>> Begin SOURCE DOCUMENT
Cloud based ML models are a bit buzz-wordy for my tastes


> "so what was the first ERP implementation you got fired for?"

At my last job we underwent a transition from one ERP to another. Halfway through it my boss resigned and we got somebody new, mostly on the basis of his experience doing the same at another company. I heard a rumor later that this other company had nearly gone bankrupt because of the roughness of their transition. Things weren't looking good for ours either when I left.


This is pretty much par for the course; corporate IT at the highest levels is a game of musical chairs where everyone fails up.


Having been through a few ERP projects (on the buying side) I'd say the scale runs from 'painful' to 'disastrous'.

One large ERP project I worked on barely made it past the kick off meeting.... a number of us escalated that we were not happy with the implementation partner so our boss (bravely) recommended that the entire project get canned - which it did.


I’m a software engineer and likely to be involved in implementing an ERP at the company I work for.

Ignoring whether or not we should (we’ll put a lot of thought into this), does anyone have any tips on what to do or avoid to make a project like this a success?


I have spent a lot of my career fixing botched implementations. And I have seen it go perfectly...

Write your requirements for the system in plain English bullet points. Give this to vendors.

Write a plan of what you would like to see on the demo. Btw you want to see the boring stuff, not the colourful charts. Book a whole day. Take a person from purchasing, accounts, sales. Get them to create a sku and a supplier, get them to buy it. Get them to receipt it, get them to show the accountant how that affected the ledgers. Move it sell it, collect the cash etc. Now you know something about whether it will fit and whether you rate the vendor.
>> End SOURCE DOCUMENT
* _EXERCISE INSTRUCTIONS_:
[1] Repeat the ERP discussion word for word between "I’m a software" and "it go perfectly...", inclusive.
[2] Please carry on the ERP discussion from the point where it stops.
The entries that come next have no connection to the ERP discussion.
>> Begin EXTRACTED INFORMATION
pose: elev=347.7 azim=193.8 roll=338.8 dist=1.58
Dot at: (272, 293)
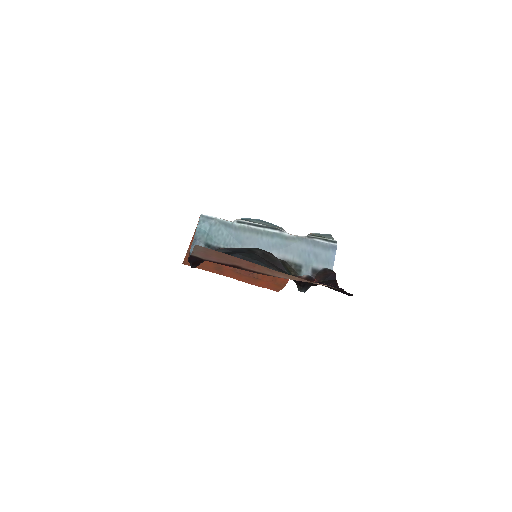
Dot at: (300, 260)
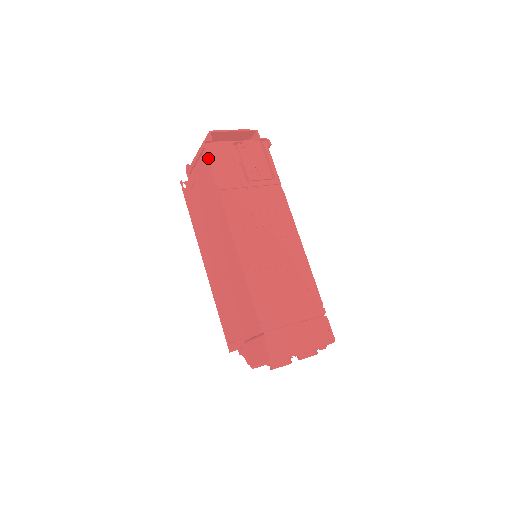
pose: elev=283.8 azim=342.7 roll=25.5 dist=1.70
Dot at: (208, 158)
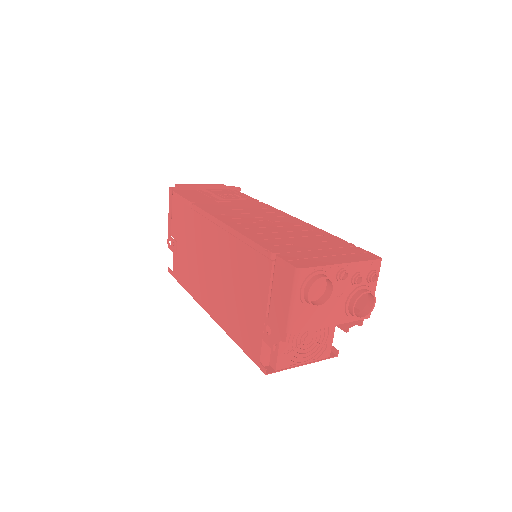
Dot at: (177, 194)
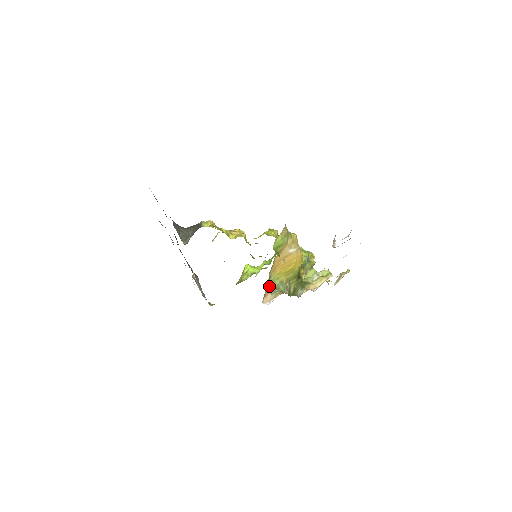
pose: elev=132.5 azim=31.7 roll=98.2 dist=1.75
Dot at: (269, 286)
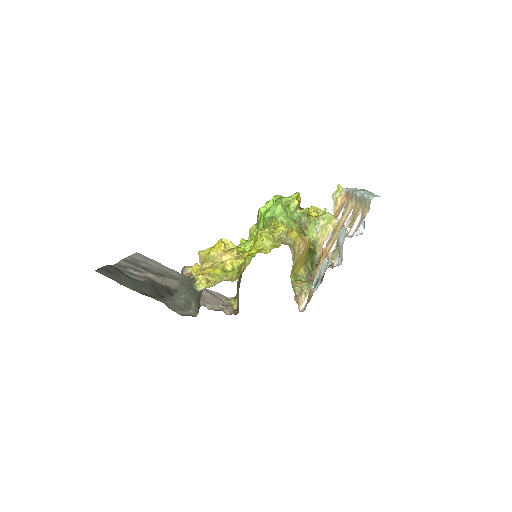
Dot at: (295, 291)
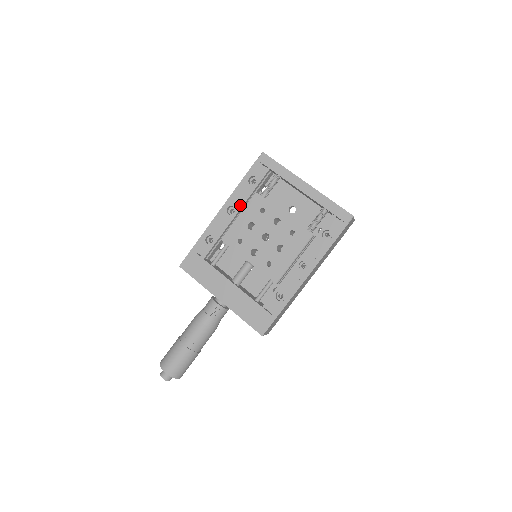
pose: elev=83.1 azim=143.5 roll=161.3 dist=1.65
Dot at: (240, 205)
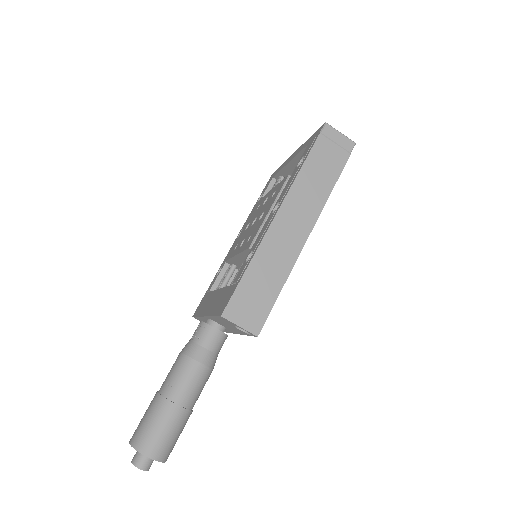
Dot at: occluded
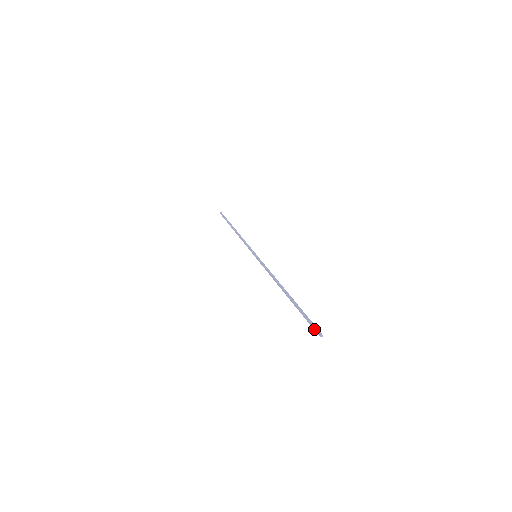
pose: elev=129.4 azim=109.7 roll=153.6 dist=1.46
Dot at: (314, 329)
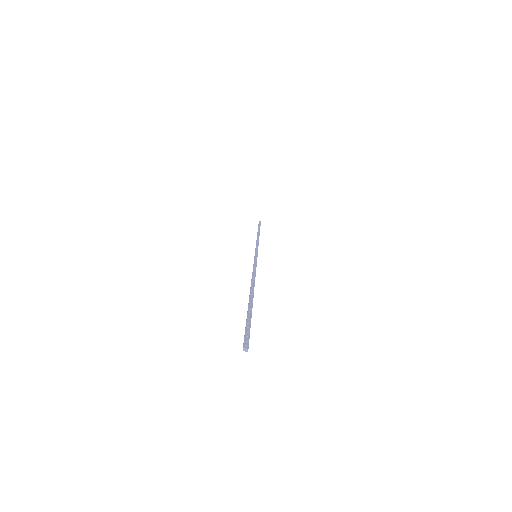
Dot at: (244, 338)
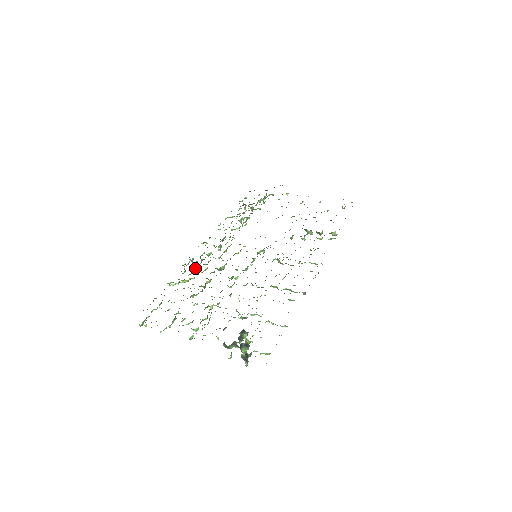
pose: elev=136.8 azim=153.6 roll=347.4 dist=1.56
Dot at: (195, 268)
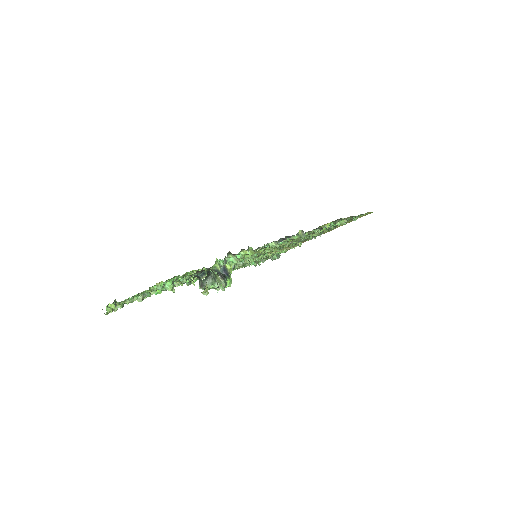
Dot at: occluded
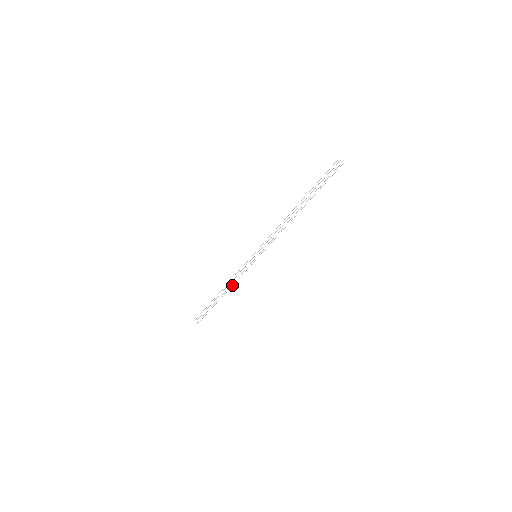
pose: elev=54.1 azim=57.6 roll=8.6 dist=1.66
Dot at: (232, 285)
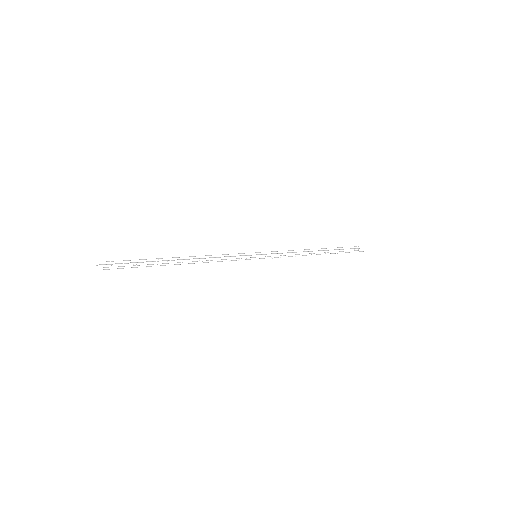
Dot at: (203, 262)
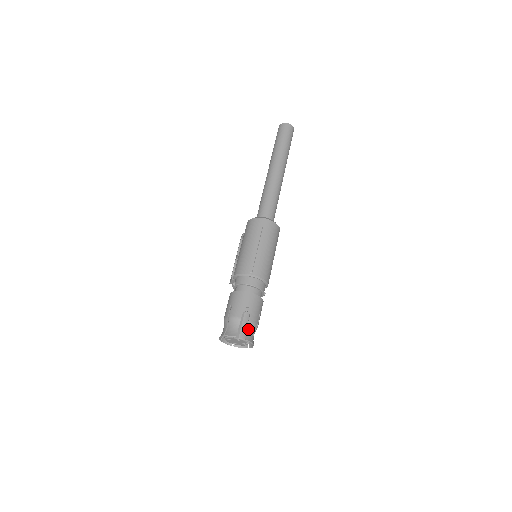
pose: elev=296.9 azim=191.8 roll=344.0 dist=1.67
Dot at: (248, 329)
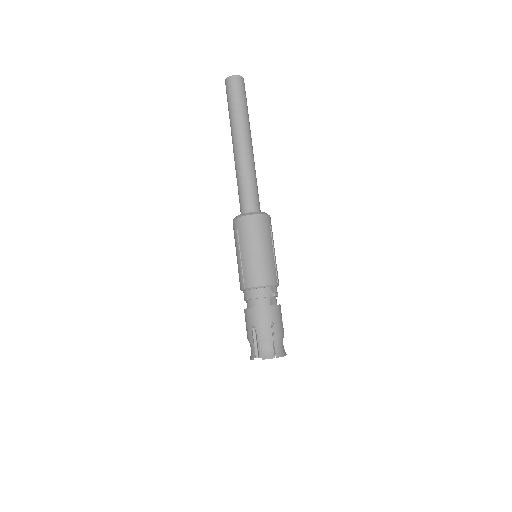
Dot at: (262, 346)
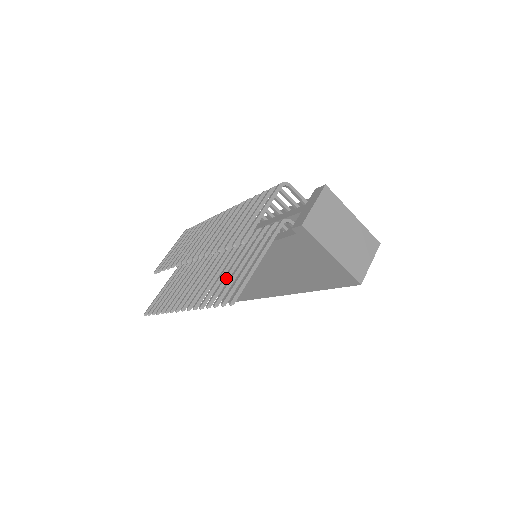
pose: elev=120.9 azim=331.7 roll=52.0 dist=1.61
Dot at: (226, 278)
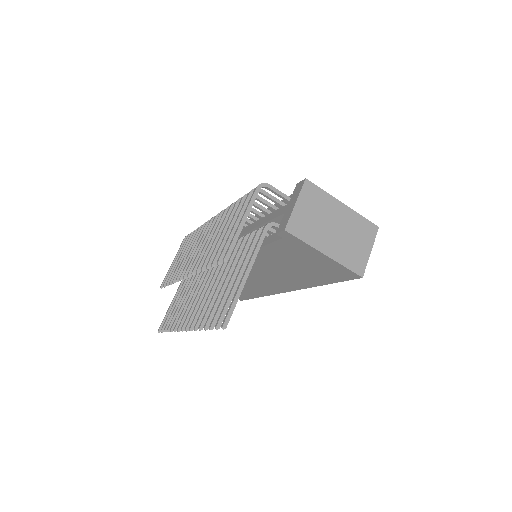
Dot at: (220, 295)
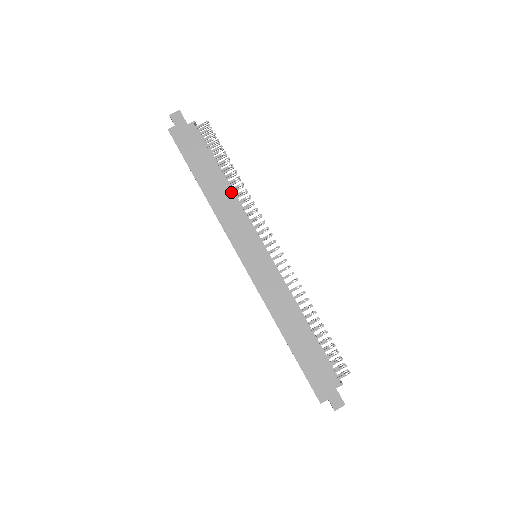
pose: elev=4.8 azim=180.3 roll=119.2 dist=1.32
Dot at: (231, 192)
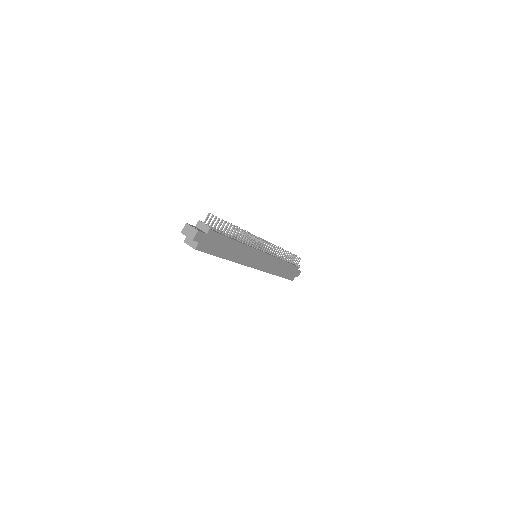
Dot at: (243, 244)
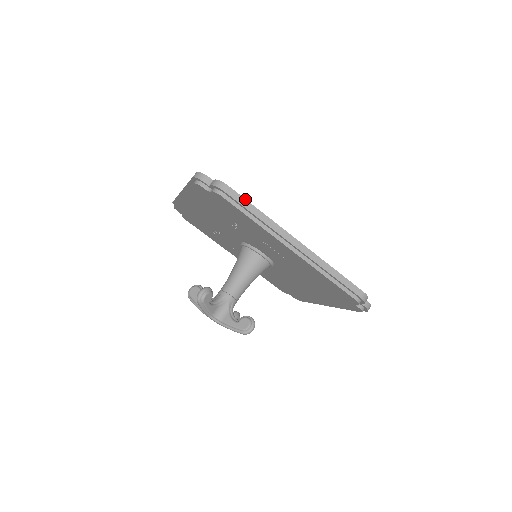
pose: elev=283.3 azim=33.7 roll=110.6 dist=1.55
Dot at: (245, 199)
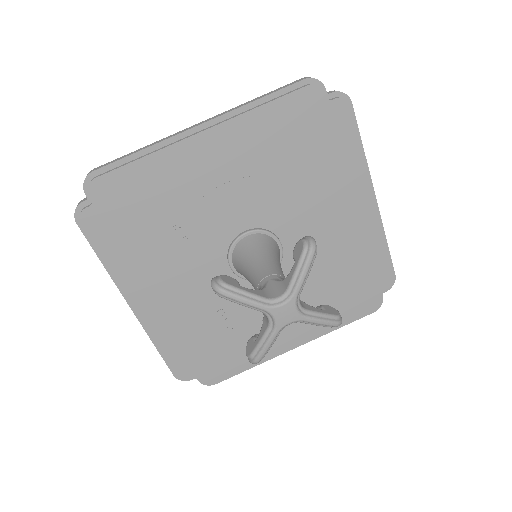
Dot at: (117, 159)
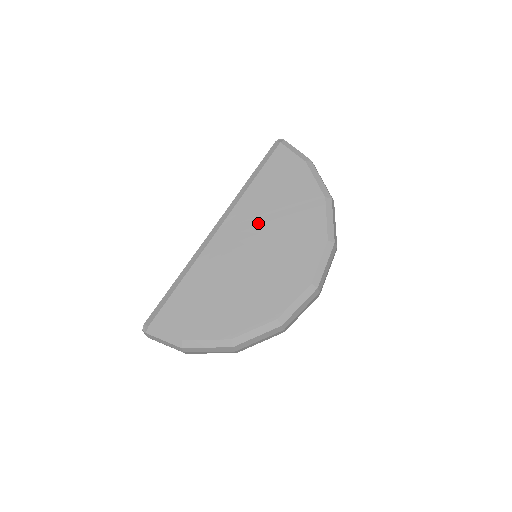
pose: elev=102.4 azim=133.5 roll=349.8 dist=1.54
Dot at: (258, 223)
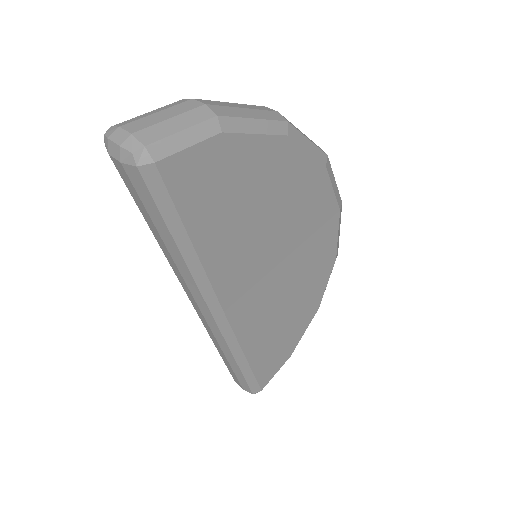
Dot at: (252, 254)
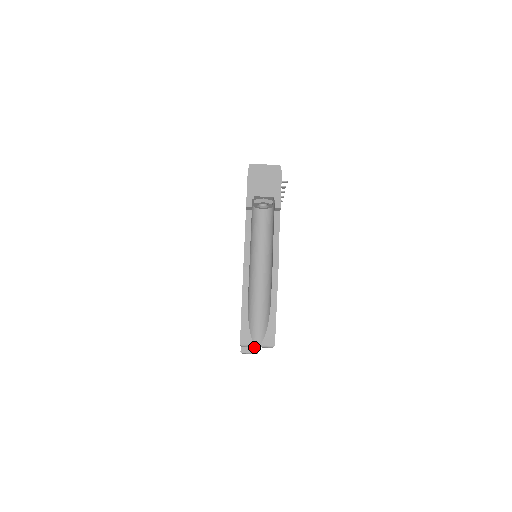
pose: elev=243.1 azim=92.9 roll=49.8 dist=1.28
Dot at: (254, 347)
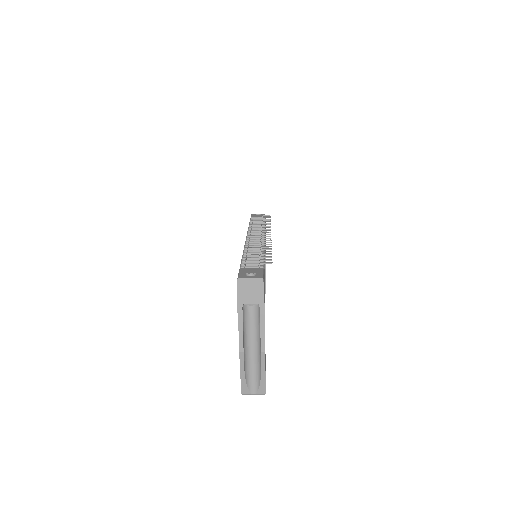
Dot at: occluded
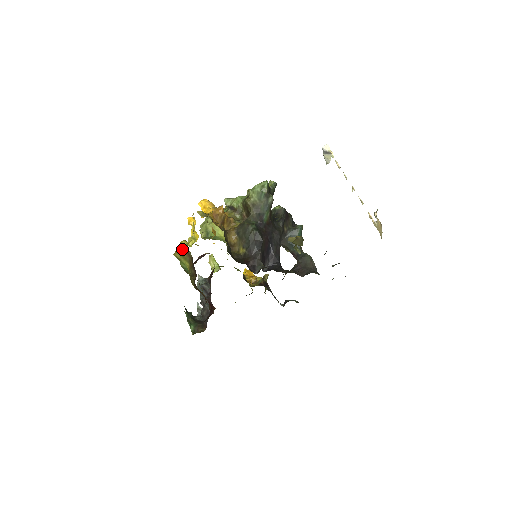
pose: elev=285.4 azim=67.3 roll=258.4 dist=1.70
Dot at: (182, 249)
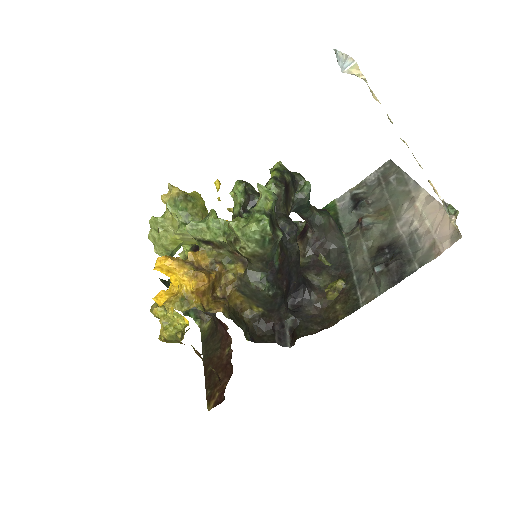
Dot at: (172, 340)
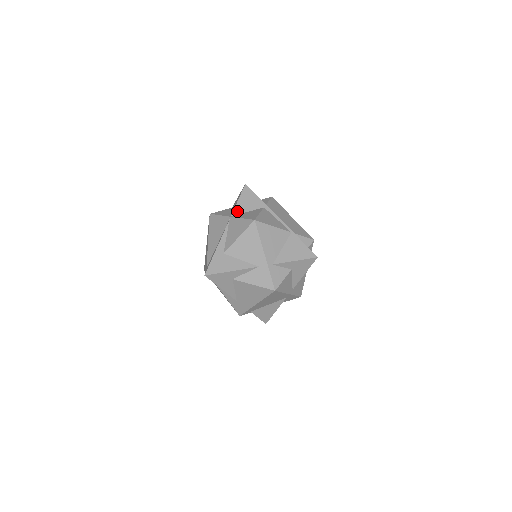
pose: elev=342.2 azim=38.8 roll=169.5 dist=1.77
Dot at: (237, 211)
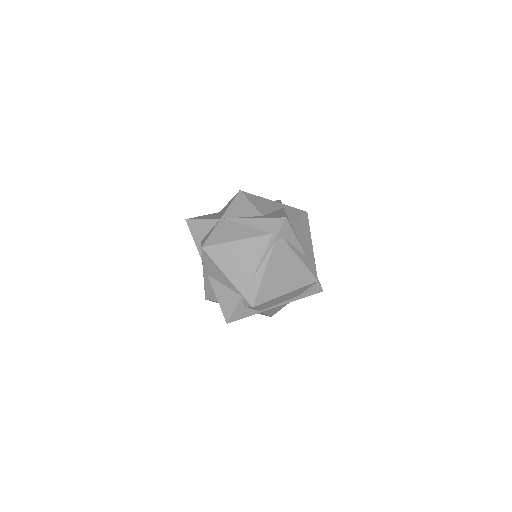
Dot at: (216, 218)
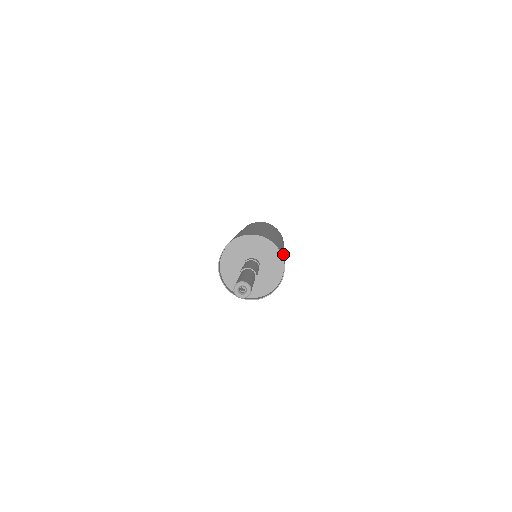
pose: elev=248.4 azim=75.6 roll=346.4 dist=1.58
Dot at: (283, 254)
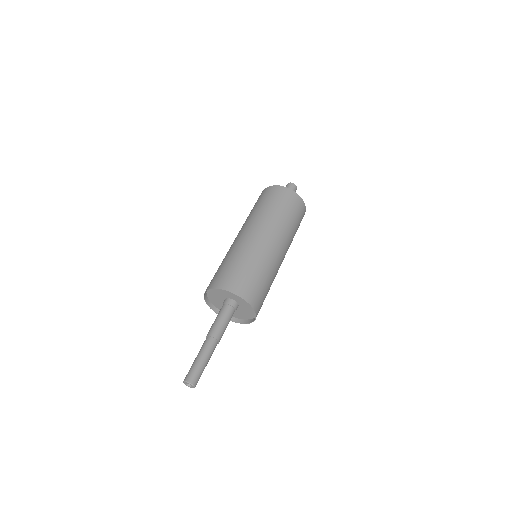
>> End EXTRACTED INFORMATION
* _ANSWERS GIVEN_:
[1]
I’m a software engineer and likely to be involved in implementing an ERP at the company I work for.

Ignoring whether or not we should (we’ll put a lot of thought into this), does anyone have any tips on what to do or avoid to make a project like this a success?


I have spent a lot of my career fixing botched implementations. And I have seen it go perfectly...

[2]
Could the company afford it costing twice what you planned? If not then maybe ERP is not for you.

You need a test system.

Allocate a lead person for every department. Let's call them the power user.

At key check points the vendor should want you to do testing. Write a test plan for end to end transactions like my demo example. Get your power users to do the test, this gives you buy-in, sign off and critically, job specific user training.

Allocate a huge sum of money for user training. Trainers are expensive. Job specific training is the only thing of value. There are often several ways to do something, only train in the one you have chosen.

The trainers need to be on-site for all of go-live week. Budget for this.

Don't train too early

Go standard, don't customise, work the way the ERP wants

On a phone but this feels like it would make a blog post!


I think adjusting to how the ERP package works and not invert it is the most important comment to save money and to make it a success.


And is the hardest thing to do in a big org.

My one addition -> focus not on the new things the system will do for you (which is what the bosses are into) but focus on what will change / be lost compared to the system you are using.

Oh, we can't edit transactions anymore ever? OUCH. Everyone edits all the time.


I'm going through this right now, taking editing rights off people. So hard when they are used to it!

So I will add this tip. Keep your user roles simple. Start with the principle of 'least privilege'. It is so much easier to add access than remove it.


If you can do it separately from any systems conversion you will be much happier. Either before or after.

And see if you can keep some of the key minimum editing in or your users will hate you forever. I've heard comments 5 YEARS later about this issue.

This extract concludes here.